In the mood for a pissy irrelevant rant? OH GOOD ME TOO.
I sure am glad I’m not in the public eye right now: my house and family couldn’t live up to that kind of scrutiny. One of the things making me all crabby about the octuplets story is the way news sources (by which I mean celeb mags, obv) bring up insignificant parts of Nadya Suleman’s life as if they were evidence against her. Some things matter, some things don’t—and the fact that her children don’t have bed frames DOESN’T MATTER. It’s just something that sounds bad if you don’t think it through (sample: “Wait, does it MEAN anything bad if a bed doesn’t have a frame?”).
Though my children’s beds all have frames (whew, I’m a fit mother!), one of my friends DELIBERATELY puts her children’s mattresses on the floor—even though her living-in-the-household husband (and father to their non-fertility-treatment-conceived children) makes a kajillion dollars and AFFORDING or FINDING ROOM for the bed frames is not at all a problem. She prefers it because it makes falling out of bed a non-issue and because her husband is a doctor and says mattresses on the floor are better for spine development.
I guess, though, that my friend’s children should be taken away from her, because “mattresses on the floor” = “unacceptable living conditions.” In what country would that be, where having a nice clean firm mattress on an indoor, non-vermin-infested floor, under a non-leaking, solid roof, in a heated house where no insect nets are needed over the beds, is neglect and abuse?
The clutter, too. The photos of the clutter in her house are not that different from what a photo would look like of MY house, if someone visited unexpectedly during the day, except that her carpets looked cleaner. And oh dear, because is toy clutter now a sign of parental unfitness? If so, I am in TRUH-BULL. And I have one fewer child in the house than she does, so I have less of an excuse!
Now I’m hyper-aware of what a celebrity-mag review of MY living conditions could look like. This morning, if a reporter had stopped by unexpectedly and at a poor moment, she could have reported:
1) A child with a dirty diaper, crying in a playpen.
2) Toys all over the floor.
3) Laundry piled high in three different bedrooms.
4) Unmade beds; sheets on one bed not changed for more than 2 weeks.
5) Child still in pajamas after breakfast.
6) Child with hair still ratty in the back from sleeping.
7) Breakfast dishes still on table, including sippee cup of room-temperature milk.
8) Crumbs on the floor. Partially-eaten GRAHAM CRACKER on the floor.
Man, doesn’t that look awful? And yet I assure you, the children are loved and well cared for, and the hair did eventually get combed, and I got to the diaper as soon as I noticed it, which did not take long TRUST ME (what did that child EAT??).

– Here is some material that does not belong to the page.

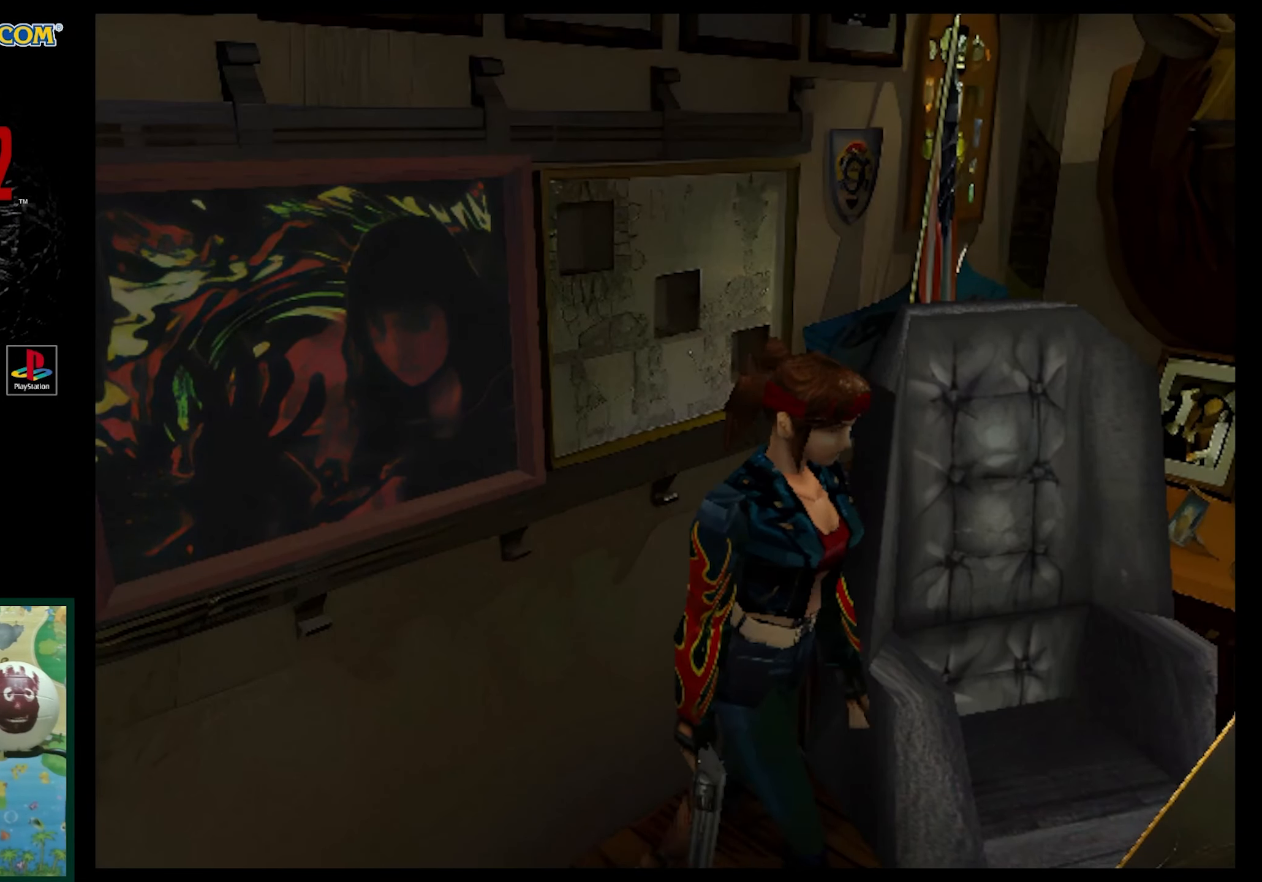
{"buttons": ["SQUARE", "DPAD_UP"], "events": [[117, "SQUARE", "down"], [167, "DPAD_UP", "down"], [467, "DPAD_RIGHT", "up"]]}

And oh god, please let her not bring a photographer with her to document:
1) The scunginess around the back of the toilet.
2) The dust build-up in the corners.
3) The dishes in the sink.
4) The dish on the counter, with an elderly cat eating off it.
5) The toy clutter, oh my dear Target, the toy clutter.
6) The area under the couch, which is probably 3 inches thick.
7) The scunginess around the faucets.
Oh, no: are they going to have someone dig into my past, too?
1. A marriage that lasted less than a year.
2. A year in therapy to resolve anxiety issues (FAIL).
3. Several cigarettes while UNDERAGE.
4. Bottle of vodka while UNDERAGE.
5. Took Percocet after c-sections—AND ENJOYED IT.
6. When Paul lost his job, we ACCEPTED UNEMPLOYMENT CHECKS.
7. We had all our children while we were covered by health insurance, which means OTHER PEOPLE helped pay for our children’s births.
8. We send our children to public schools, which means OTHER PEOPLE help pay for their education.
It makes me so FURIOUS that anyone would use any of these things to judge someone’s ability to PARENT. Seriously, a child can live in GENUINE SQUALOR and still be loved and well cared for—but a nice house with wall-to-wall, running water, indoor plumbing, a good roof, several bedrooms, and a mattress for everyone is NOT squalor. “Clean” clutter (that is, not heaps of rotting food and fly-covered diapers, but just blocks and other toys) on the floor means nothing except that a household has children in it. Unemployment and disability checks show a faulty character only if you are NOT unemployed/disabled when you accept them.
OTHER ISSUES ASIDE, a person’s ability to parent successfully can’t be judged by their furniture and other material possessions, or by their interest in housecleaning. Thank god.